This is a story of two men who no longer like each other. It is a poignant tale of a friendship gone so awry that they hardly acknowledge each other despite destiny entwining their fates in such a tangled mesh. Each time Leander Paes and Mahesh Bhupathi get over the ghosts of their past and come together to create mesmerising tennis, the fantasy of what could have been rears rampant.
Indian tennis is fortunate that their sense of duty overcomes their mutual apathy and as a result India still retain a toe-hold on the possibility of earning a Davis Cup World Group slot after a two-hour-nine-minute regulation 6-4, 7-6 (5), 6-1 victory over Marcello Mello and Bruno Soares. The tie against Brazil is now poised at 2-1 in favour of the visitors.

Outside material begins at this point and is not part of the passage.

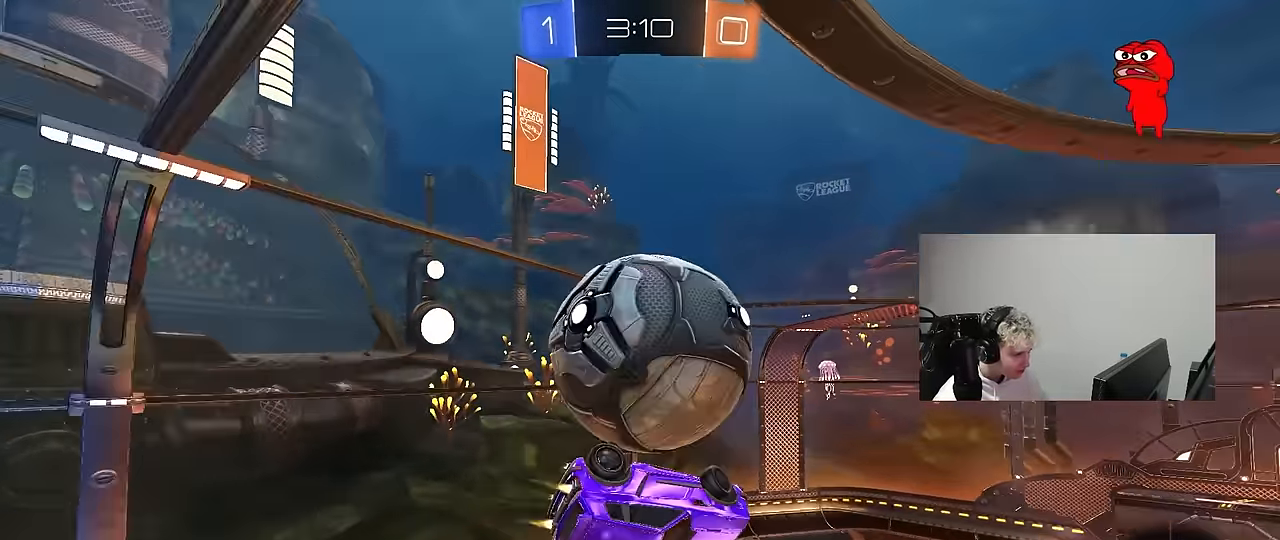
{"keys": ["d", "s", "shift"], "mouse": ["left"], "mouse_move": "still", "events": [[50, "mouse_left", "up"], [100, "w", "up"], [283, "s", "down"], [466, "mouse_left", "down"]]}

The belligerent 4-0 start to the first set apart, the star combination could hardly relax. Not till the final set, anyway, which they raced away with in just 35 minutes. The fact is that they are no longer the blistering pair of old. Movements are creaky now, strokes just a bit more arthritic. The lunging volley is becoming too much of a gasping stretch and the deep overhead smash a matter of will trying to supplant groaning sinews.
But Saturday’s match was anyway never about which pair was fitter. The Indians did not let it go that way. It was crucial that the match not go beyond three sets for both are far from peak fitness as of now. It is good that those legs were not tested.
The tactical acumen of the pair arises from over a decade of familiarity. “We first came up with these plays in 1997. We still use the same. As long as we take care of our game, even if we do not play together, the chemistry will always remain,” said Bhupathi.
The Brazilian think-tank must have spent hours staring at the old tapes of the two. They must have pinpointed supposed weaknesses. But the world out on court is far removed from the digital drawing board. Nothing that the Brazilians tried cracked the Indian Express code.
It’s a question that they do not like. It’s been thrown at them too many times for comfort. But don’t they ever think about the ‘what if’ if they two would not have parted ways? “We have grown up a lot since then,” replied Paes. “We have grown to respect each other and what we did together. There are times I wish we would have been more mature. We did go our own ways but we both kept winning.”
Bhupathi too feels that they have both grown emotionally. “To sit back and wish it is easy but we both have set goals and as of now the Commonwealth Games is a common one. We would have probably won 15-20 slams but I prefer to live in the present,” he said.
It is extremely rare for instinctive understanding to unfold on court minus any matches together. After all, more than anything else theirs is a story of magic.
“That’s exactly what it is. It’s magic. I can’t explain it and am sure neither will Hesh be able to but I have never got the same (magic) with anyone else. It’s somehow like our karmas are connected,” sums up Paes.
Somdev Devvarman takes on Thomaz Bellucci in the first reverse singles on Sunday. What his karma dictates will decide India’s Davis Cup aspirations for next year.